Short task: Please copy the material below word for word, from the line containing "genus: Pentanema" through the line containing "genus: Myathropa", both of those lines included.
--- Start of Given information ---
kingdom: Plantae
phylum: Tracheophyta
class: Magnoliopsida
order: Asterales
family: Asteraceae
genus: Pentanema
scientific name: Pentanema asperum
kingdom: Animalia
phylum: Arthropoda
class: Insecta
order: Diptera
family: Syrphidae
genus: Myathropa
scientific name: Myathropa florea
--- End of Given information ---
--- Start of Given information ---
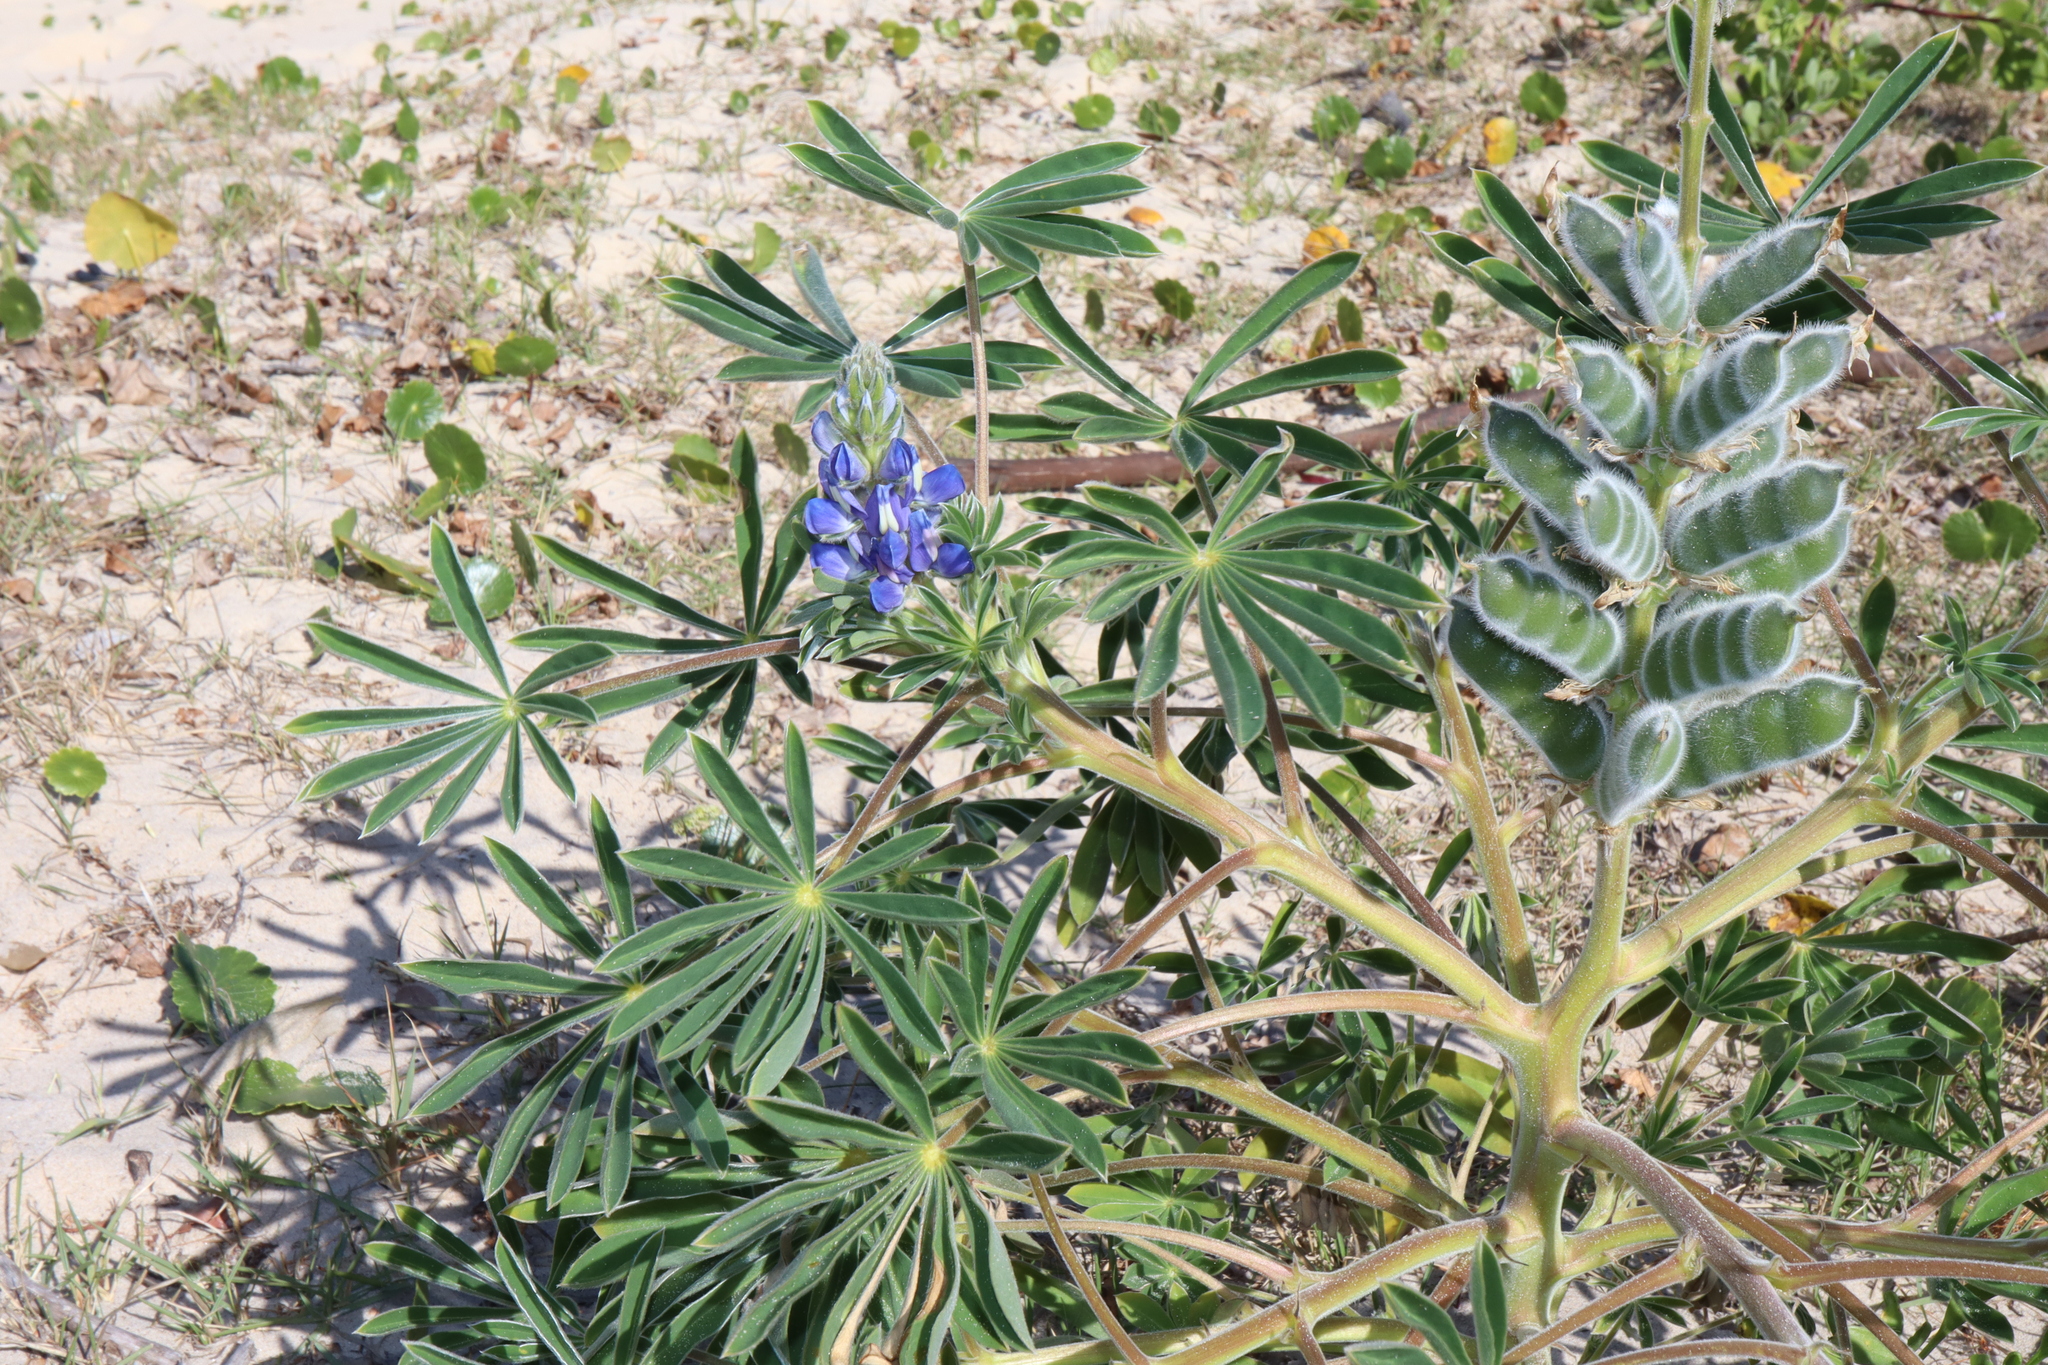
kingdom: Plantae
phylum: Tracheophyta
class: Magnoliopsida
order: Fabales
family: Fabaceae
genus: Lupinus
--- End of Given information ---
Answer below:
genus: Pentanema
scientific name: Pentanema asperum
kingdom: Animalia
phylum: Arthropoda
class: Insecta
order: Diptera
family: Syrphidae
genus: Myathropa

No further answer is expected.